La templanza podría ayudarnos en este replanteamiento. Entendida como una virtud que consiste en moderar con sabiduría y equilibrio la satisfacción de las propias necesidades, ha sido considerada una virtud económica en el pasado. La templanza, de hecho, al limitar la satisfacción inmediata de las necesidades, ha orientado el consumo, pero sobre todo ha activado los ahorros. De hecho, limitar mi consumo hoy significa poder ahorrar dinero que se utilizará en el futuro. La templanza también ha ayudado a educar a la sobriedad: aquellos que vivían en la templanza, pudiendo permitirse un mayor consumo, se limitaba, se educaba para el uso correcto de los bienes.
El ahorro generado por la templanza, en particular a principios del siglo XX y en el mundo campesino, en Italia y luego en Europa, fluyeron hacia las arcas rurales, a menudo fundadas por sacerdotes como formas de ayuda mutua entre los campesinos. La cultura económica actual basada en una idea de crecimiento que está bien alimentada a través de la deuda, ha hecho de la intemperancia una virtud.
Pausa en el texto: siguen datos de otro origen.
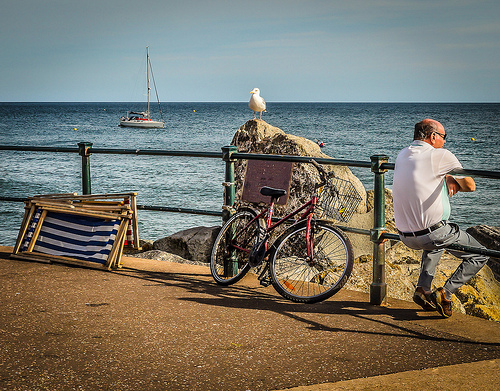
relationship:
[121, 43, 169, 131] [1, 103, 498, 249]
boat in ocean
Desde hace años se ha extendido en el mundo occidental, el uso del crédito al consumo. Si bien antes se ahorraba para poder permitirse comprar un bien más adelante, hoy se compra el bien con una financiación y luego se pagan las deudas extendiéndolas a lo largo de los años o decenios.
Las primeras formas de compras a plazos se realizaron con bienes duraderos, como una casa o un automóvil, para luego llegar a todo tipo de bienes de consumo. Sin duda esta innovación ha permitido que muchos tengan acceso a productos que antes eran impensables. A la vez, el hecho de que una compra de un activo importante no esté precedido por un sacrificio, también resta valor a la importancia de esa compra y, sobre todo, aumenta el consumo de manera desproporcionada, exponiendo el fenómeno del sobreendeudamiento y la usura. Como en un círculo vicioso, el aumento del consumo ha llevado al deterioro de las formas de capital que hoy son cada vez más escasas, como el medio ambiente, el agua y las relaciones sociales.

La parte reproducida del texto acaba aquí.